Another is more frequent: the question or comment made by one of the audience does indeed indicate he has heard and partially understood what I have said, but he has heard it so subjectively that he derives a very different message from the words than I had in mind. Still it is related to what was said but obviously the meaning derives much more from his particular situation and interests than from my own intentions in using the same words. The questioner himself is not conscious of altering my intended meaning; on the contrary, he is only aware of the point that speaks to his condition and which seems to confirm or modify some issue or idea of his own. In some such cases, the relation between his comments and my intent is very weak; in others it is considerably stronger and clearer that he is drawing his own thoughts from what he has not only heard but understood. In either case, the message derived from the words of my talk is not what I intended and consciously communicated. It is an alternate hearing of what was stated based on more or less subjective dispositions of mind and of feeling. 

Thus it happens that in the course of giving a talk, or even in conversation or advising another, one says something that carries an unforeseen significance for the hearer. The hearer understands more fully the implications of my words than I did when I said them. This understanding is often due to an affinity of sentiment and values, a sympathy of feeling. The same process occurs in our reading. This accounts for a good deal of the interpretations made by the Fathers that strike the reader as only loosely related to the original text. However, the post-modern hermeneutics has shown to the satisfaction of increasing numbers of scholars, that such readings are a legitimate interpretation. In the case of a number of the holy Church Fathers, such readings seem to have been guided or even inspired by the Holy Spirit.  
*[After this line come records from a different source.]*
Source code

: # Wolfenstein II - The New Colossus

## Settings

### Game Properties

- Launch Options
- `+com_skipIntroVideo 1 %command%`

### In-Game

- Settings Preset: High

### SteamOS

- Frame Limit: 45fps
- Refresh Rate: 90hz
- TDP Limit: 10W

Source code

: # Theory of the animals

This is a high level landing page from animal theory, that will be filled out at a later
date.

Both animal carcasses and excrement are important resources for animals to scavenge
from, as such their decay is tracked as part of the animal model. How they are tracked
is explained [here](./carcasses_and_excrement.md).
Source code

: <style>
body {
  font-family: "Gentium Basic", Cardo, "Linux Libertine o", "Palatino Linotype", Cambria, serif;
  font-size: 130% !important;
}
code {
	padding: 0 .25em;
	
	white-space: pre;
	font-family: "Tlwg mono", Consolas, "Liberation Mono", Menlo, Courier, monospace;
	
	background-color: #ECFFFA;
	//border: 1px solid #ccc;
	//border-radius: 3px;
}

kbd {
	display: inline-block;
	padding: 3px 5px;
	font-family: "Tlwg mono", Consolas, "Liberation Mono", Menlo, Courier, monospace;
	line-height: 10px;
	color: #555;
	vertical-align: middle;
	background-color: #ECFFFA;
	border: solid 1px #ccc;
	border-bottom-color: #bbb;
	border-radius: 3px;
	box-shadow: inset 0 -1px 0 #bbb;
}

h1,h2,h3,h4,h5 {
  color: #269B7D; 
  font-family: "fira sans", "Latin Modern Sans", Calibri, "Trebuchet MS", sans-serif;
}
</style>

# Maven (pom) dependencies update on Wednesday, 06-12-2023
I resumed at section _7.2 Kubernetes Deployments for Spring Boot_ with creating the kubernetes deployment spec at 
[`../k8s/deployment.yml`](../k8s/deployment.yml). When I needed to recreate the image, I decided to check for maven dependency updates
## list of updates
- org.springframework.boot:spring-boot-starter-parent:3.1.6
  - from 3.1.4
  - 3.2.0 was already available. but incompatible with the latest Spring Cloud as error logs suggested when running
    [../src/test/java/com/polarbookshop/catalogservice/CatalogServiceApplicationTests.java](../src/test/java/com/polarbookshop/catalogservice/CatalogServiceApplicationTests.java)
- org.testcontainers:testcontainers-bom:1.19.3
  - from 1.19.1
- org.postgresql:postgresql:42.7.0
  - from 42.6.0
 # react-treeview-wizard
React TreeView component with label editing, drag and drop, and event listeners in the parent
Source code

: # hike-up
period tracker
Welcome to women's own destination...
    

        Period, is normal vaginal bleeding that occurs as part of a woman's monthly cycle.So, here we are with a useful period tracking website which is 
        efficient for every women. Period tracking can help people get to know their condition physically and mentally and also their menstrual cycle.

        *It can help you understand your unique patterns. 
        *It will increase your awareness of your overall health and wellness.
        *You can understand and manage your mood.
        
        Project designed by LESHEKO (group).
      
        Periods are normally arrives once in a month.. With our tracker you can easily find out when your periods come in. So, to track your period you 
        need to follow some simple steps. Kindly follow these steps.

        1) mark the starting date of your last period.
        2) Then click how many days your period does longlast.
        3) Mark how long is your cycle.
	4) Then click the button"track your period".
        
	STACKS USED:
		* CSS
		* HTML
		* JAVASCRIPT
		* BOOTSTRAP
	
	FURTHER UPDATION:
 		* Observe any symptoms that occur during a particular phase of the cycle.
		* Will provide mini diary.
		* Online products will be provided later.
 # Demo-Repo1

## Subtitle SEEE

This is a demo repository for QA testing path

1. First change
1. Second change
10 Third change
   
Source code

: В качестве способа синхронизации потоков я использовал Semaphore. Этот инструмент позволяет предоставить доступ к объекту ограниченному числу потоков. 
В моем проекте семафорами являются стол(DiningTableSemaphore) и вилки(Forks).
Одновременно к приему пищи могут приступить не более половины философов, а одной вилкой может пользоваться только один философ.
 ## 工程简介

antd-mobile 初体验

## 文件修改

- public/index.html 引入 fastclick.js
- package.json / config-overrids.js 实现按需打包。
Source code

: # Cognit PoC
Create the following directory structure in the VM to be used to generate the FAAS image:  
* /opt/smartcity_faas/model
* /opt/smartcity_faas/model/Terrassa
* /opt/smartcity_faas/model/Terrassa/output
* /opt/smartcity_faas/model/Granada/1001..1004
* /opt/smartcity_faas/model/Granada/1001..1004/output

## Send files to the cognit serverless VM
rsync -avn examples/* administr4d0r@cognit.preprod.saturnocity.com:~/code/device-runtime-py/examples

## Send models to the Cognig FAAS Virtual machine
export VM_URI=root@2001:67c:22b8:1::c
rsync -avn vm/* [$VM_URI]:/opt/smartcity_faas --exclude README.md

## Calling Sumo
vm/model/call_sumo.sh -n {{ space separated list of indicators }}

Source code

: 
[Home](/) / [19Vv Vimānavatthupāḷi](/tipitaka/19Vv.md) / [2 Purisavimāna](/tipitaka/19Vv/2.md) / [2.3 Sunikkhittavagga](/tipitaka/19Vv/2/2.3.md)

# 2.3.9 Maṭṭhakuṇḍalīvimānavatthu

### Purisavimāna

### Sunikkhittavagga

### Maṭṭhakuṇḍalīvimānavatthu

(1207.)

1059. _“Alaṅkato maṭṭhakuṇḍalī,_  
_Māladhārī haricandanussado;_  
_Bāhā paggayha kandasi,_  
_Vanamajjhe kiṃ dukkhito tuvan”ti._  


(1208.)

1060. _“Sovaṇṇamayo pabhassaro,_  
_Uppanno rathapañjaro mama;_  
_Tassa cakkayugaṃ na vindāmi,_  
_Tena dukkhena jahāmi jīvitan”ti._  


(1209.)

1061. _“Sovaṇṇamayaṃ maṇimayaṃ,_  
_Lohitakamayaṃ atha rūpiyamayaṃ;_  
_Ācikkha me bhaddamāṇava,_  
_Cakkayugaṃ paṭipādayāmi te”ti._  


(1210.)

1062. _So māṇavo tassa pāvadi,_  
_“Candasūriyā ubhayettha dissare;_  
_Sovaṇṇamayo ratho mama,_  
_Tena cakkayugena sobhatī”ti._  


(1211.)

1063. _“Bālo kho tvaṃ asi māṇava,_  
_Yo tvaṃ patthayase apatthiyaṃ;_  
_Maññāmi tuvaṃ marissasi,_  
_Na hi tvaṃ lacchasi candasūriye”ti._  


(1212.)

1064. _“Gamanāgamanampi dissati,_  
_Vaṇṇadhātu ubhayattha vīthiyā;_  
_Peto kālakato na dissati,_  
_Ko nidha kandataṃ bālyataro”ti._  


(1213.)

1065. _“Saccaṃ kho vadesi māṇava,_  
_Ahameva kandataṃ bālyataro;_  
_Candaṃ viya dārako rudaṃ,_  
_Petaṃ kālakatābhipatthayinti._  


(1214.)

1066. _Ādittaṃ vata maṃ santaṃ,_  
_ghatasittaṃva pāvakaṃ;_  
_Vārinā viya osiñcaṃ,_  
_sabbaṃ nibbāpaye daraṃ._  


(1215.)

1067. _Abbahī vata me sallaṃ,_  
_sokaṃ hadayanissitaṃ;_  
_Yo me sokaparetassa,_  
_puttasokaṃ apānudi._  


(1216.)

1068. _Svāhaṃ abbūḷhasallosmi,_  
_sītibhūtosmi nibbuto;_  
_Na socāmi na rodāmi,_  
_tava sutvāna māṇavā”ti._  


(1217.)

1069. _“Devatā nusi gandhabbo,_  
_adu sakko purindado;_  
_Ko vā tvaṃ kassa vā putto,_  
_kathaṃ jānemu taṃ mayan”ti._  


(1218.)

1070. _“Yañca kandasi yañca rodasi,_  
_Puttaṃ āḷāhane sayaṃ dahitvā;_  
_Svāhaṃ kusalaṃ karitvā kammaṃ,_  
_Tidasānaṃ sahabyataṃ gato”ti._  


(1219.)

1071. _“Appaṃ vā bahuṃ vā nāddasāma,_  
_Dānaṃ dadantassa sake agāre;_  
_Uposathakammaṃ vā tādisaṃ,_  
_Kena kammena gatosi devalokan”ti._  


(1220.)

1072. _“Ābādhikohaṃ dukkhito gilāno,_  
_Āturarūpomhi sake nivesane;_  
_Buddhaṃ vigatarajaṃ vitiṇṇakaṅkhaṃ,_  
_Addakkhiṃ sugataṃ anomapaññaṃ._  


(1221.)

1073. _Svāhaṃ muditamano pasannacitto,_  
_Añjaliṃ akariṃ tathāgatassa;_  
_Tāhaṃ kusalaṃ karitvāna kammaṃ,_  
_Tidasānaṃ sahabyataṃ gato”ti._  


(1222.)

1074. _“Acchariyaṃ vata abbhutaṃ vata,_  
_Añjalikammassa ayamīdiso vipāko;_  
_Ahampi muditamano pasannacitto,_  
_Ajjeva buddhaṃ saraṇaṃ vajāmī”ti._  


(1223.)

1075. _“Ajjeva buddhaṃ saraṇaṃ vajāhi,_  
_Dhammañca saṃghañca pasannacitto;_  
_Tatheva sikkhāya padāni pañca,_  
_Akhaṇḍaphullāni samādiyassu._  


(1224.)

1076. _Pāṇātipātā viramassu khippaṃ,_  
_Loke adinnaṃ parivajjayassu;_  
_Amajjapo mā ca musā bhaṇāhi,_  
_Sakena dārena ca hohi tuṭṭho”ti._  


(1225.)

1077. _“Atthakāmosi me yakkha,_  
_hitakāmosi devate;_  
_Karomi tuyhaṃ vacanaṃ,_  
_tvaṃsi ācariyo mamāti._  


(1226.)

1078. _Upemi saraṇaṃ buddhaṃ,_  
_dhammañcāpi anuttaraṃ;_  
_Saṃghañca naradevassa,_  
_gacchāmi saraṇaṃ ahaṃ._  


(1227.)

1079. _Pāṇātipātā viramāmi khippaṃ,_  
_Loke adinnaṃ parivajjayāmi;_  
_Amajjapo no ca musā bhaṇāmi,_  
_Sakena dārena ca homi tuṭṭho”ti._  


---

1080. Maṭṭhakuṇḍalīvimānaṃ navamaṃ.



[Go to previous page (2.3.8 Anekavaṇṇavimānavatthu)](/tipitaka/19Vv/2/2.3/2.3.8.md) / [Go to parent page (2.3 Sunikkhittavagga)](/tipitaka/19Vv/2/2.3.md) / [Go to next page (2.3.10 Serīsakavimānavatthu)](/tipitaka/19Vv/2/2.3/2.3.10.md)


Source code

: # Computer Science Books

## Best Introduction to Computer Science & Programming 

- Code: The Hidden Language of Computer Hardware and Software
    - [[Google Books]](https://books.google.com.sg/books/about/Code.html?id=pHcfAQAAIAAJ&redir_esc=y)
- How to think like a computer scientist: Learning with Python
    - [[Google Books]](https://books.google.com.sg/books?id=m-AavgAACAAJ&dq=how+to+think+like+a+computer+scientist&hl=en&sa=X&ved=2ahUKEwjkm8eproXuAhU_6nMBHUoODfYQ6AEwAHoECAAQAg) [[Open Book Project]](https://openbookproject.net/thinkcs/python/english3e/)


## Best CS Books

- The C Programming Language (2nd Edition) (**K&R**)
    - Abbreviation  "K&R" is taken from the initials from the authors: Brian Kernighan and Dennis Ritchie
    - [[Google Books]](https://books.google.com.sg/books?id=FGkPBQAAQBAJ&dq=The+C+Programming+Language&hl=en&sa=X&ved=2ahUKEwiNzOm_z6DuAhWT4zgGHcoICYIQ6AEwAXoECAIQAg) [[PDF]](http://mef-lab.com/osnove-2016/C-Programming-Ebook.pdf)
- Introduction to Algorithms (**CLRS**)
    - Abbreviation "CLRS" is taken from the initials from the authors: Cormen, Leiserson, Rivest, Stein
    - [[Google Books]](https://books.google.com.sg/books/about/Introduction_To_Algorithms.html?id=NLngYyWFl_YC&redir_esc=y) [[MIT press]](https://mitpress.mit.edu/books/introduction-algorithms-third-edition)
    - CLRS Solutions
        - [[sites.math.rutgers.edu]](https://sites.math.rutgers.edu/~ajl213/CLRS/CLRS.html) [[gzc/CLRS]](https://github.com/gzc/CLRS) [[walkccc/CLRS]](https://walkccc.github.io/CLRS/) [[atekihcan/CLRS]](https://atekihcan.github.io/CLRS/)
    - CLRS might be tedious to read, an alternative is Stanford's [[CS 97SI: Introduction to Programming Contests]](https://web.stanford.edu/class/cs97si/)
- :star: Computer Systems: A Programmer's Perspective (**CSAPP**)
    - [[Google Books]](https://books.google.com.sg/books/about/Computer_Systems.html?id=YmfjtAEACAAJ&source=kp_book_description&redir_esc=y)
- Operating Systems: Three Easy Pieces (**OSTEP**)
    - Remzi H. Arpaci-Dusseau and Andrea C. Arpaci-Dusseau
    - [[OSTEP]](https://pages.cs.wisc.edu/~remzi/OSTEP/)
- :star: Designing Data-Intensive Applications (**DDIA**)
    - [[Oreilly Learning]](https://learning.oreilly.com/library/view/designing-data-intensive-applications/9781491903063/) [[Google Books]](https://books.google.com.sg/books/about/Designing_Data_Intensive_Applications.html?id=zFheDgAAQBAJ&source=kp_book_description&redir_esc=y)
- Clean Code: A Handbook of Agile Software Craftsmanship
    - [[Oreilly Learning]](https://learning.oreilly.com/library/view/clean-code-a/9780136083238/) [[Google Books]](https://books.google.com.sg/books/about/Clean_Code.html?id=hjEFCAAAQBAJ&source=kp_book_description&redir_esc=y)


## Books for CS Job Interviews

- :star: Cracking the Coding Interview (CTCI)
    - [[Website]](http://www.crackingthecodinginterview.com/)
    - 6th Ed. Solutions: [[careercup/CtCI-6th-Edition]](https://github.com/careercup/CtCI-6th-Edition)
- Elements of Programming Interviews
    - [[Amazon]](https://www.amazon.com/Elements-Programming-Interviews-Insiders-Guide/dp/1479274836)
Let me illustrate this point with one instance among many. While in this case it applies to spoken words the same kind of happening occurs as well in reading a text. Some years ago I was asked by the porter to speak with a middle-aged, married woman who was in some distress and asked for someone to give her advice concerning the circumstances in which she found herself. I listened attentively to her and found that she was quite an intelligent and articulate lady who had what seemed to me a firm grasp of the rather painful situation which had brought her to the monastery for help. I simply listened since she did not need to be questioned to bring out the various factors involved. This included her manner of dealing with her suffering. I felt there was nothing to add that she was not already doing and understood. So all I did was say: “I think you are going about this problem the right way and see it clearly. Just continue as you are and persevere in your efforts.” Afterwards she wrote me a letter to say that he had never met anyone in her life who understood her so thoroughly and that the advice I gave her changed her whole life for the better. Obviously, she heard my simple words in a subjective way that gave vastly more significance to them than I was aware of when I spoke them.  

In the life of the Little Flower we see the same kind of experience derived from her reading of a text of Scripture. She read in Isaiah: ‘Though your sins are like scarlet, they shall be like snow’ (Is.1:18) and what she heard was that God loved her tenderly with the affection of a true Father. The result: it changed her spirituality and her whole life. 

Unfortunately, it also happens that, though one gives very pertinent and accurate advice to people, or they read what speaks to their actual condition, they fail to see how suited it is to their true needs and interests so that nothing comes of it. 

Lectio divina is an art. Let us cultivate it with application and prayerful desire so that we become skilled in hearing with the ear of the heart what the Lord says to us during this holy season and throughout our monastic life. By the help of the Holy Spirit then we shall gain insight and strength to enable us to advance on the way that leads to our final goal, and help others to accompany us on what St. Benedict calls our return to the Father who created us for himself.